Exercise details =>
Collect all lines from the records below that include the word "eine".

━━━ The data ━━━

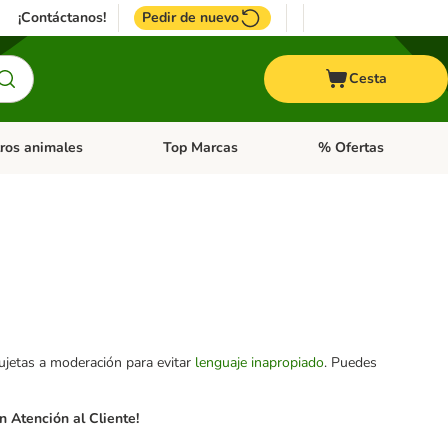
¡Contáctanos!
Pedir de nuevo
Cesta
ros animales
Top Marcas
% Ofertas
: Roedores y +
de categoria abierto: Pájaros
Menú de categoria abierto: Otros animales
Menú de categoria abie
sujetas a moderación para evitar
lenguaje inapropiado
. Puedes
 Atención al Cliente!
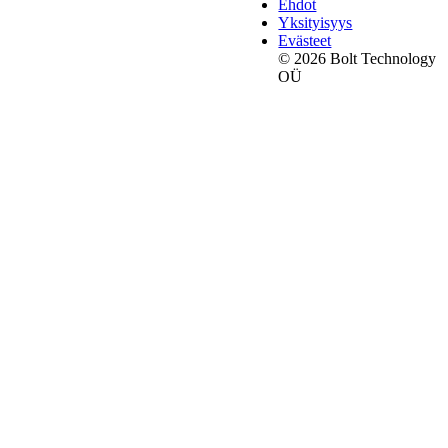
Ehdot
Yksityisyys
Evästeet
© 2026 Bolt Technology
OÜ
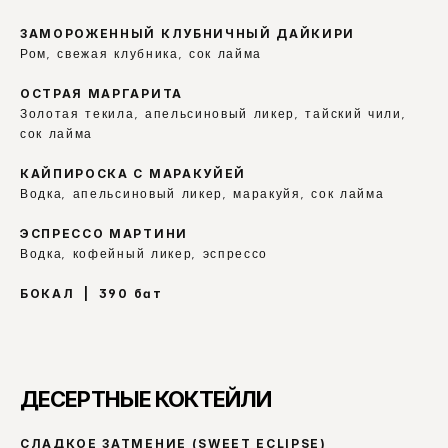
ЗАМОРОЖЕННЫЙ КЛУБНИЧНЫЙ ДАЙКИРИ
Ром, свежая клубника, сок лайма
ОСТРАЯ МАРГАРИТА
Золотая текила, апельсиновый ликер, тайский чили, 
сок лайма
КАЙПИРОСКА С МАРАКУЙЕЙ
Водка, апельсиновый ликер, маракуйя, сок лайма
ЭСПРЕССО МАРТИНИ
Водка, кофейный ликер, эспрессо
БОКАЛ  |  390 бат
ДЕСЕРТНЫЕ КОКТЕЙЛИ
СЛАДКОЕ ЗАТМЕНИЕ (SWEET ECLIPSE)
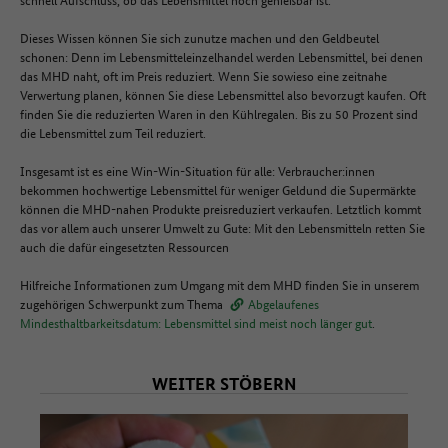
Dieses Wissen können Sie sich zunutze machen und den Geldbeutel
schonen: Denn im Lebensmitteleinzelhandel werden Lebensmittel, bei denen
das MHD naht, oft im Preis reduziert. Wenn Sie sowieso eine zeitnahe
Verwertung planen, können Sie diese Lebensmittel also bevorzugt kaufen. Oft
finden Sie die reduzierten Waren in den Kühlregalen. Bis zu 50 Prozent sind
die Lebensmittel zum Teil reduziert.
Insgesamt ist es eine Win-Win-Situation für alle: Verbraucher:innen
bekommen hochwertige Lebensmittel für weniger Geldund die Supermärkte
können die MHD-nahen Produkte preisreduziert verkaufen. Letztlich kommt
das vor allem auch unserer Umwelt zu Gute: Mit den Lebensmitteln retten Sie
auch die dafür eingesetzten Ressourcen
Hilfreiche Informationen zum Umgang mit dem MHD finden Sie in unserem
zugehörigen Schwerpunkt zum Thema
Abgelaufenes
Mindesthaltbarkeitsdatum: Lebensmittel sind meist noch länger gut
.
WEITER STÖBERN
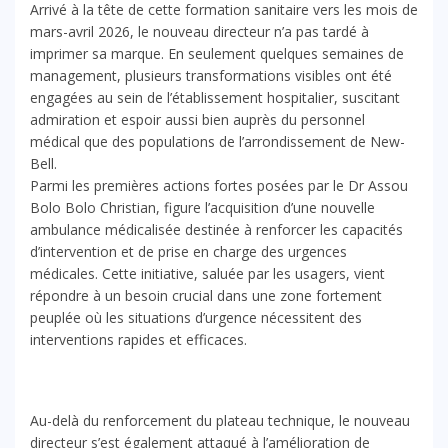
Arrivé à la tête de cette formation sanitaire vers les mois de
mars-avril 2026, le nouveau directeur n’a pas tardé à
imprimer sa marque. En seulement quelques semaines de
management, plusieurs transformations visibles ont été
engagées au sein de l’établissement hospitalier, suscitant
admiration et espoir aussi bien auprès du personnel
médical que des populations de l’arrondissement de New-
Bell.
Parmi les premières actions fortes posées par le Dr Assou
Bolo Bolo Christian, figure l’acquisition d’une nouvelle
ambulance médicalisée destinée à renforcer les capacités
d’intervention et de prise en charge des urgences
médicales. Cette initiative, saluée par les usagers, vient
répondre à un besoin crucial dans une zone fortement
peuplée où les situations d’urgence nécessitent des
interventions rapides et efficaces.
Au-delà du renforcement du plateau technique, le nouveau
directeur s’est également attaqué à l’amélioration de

━━━

Your solution =>
das MHD naht, oft im Preis reduziert. Wenn Sie sowieso eine zeitnahe
Insgesamt ist es eine Win-Win-Situation für alle: Verbraucher:innen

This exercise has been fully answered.